Over the weekend, insurgents raided a police station in Samara, looting the armory. The Post says they faced "no resistance." The security chief to Najaf's governor was arrested, on suspicion of being a guerrilla and planning the assassination of his boss. And the British embassy has banned employees from traveling on the road from Baghdad's airport, where attacks are rising. An AP report in the Journal calls that stretch of highway "one of the most dangerous routes in Iraq."
A front-page NYT piece overviews the Iraqi security forces, saying they're "foundering," "riddled with problems," and mostly useless. For those few police who still show up at work in Mosul, one American official said, "[A]ll they're doing is looking out the window and making sure the bad guys aren't coming to get them." The handful of units that are performing relatively well are mostly Kurdish, and their use can exacerbate ethnic tensions. (None of this is new; it's just been percolating in the backwaters at the Times.) Meanwhile, a similar piece inside the LAT is slightly more optimistic.

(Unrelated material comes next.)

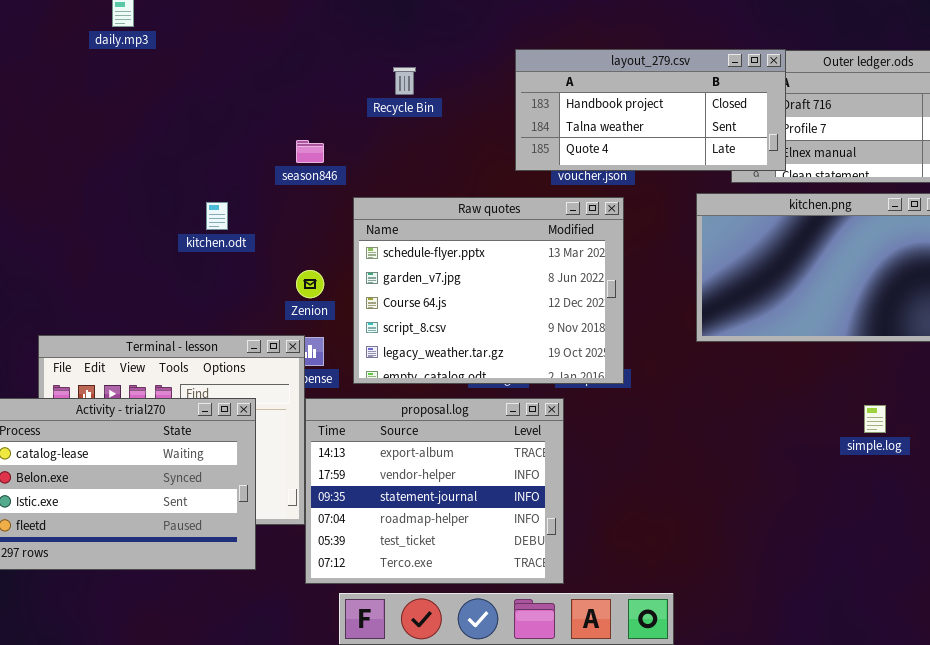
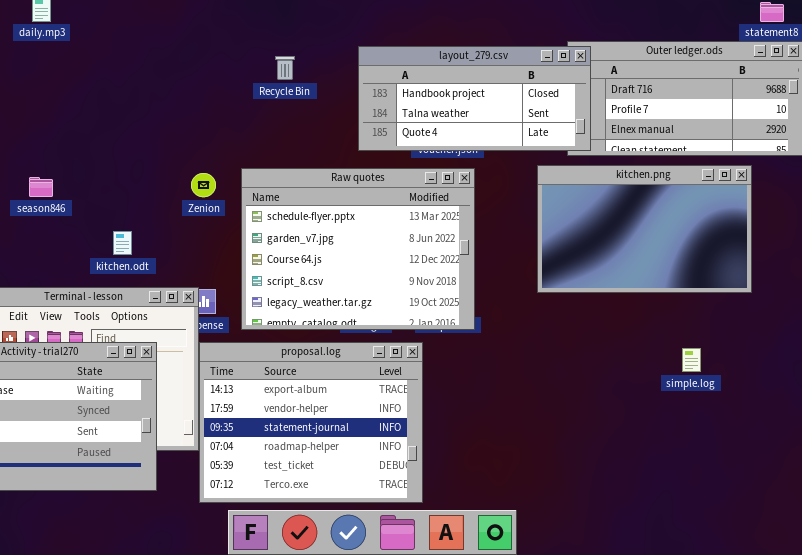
layout_279.csv: [515,49,786,171] -> [358,46,591,151], moved
season846: [296,140,324,163] -> [29,177,53,197], moved
kitchen.odt: [206,202,228,230] -> [113,231,132,255], moved
Zenion: [296,270,324,298] -> [191,173,216,197], moved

The Post fronts a study showing what the paper says is the first hard evidence that stress makes you age faster or, as the study found, causes the "shriveling of the tips of the bundles of genes inside cells."
The WP off-leads and others front President Bush nominating Kellogg chief Carlos Gutierrez as secretary of commerce. Gutierrez was born in Cuba and started out selling cereal out of his van. According to the Post, "Bush aides" see his "background in sales as a crucial credential, since Bush has used his economic team primarily to promote the White House agenda rather than to make policy." The paper also notes that some people appear to be turning down offers to be part of the new economic team. "Why would you want to take a job where you have no influence?" asked one conservative economist. "What's the point?" Meanwhile, Gutierrez immediately began reflecting on deep policy issues, noting at yesterday's unveiling that his experience indicates the president's "ownership society" is "real, and I know it's tangible."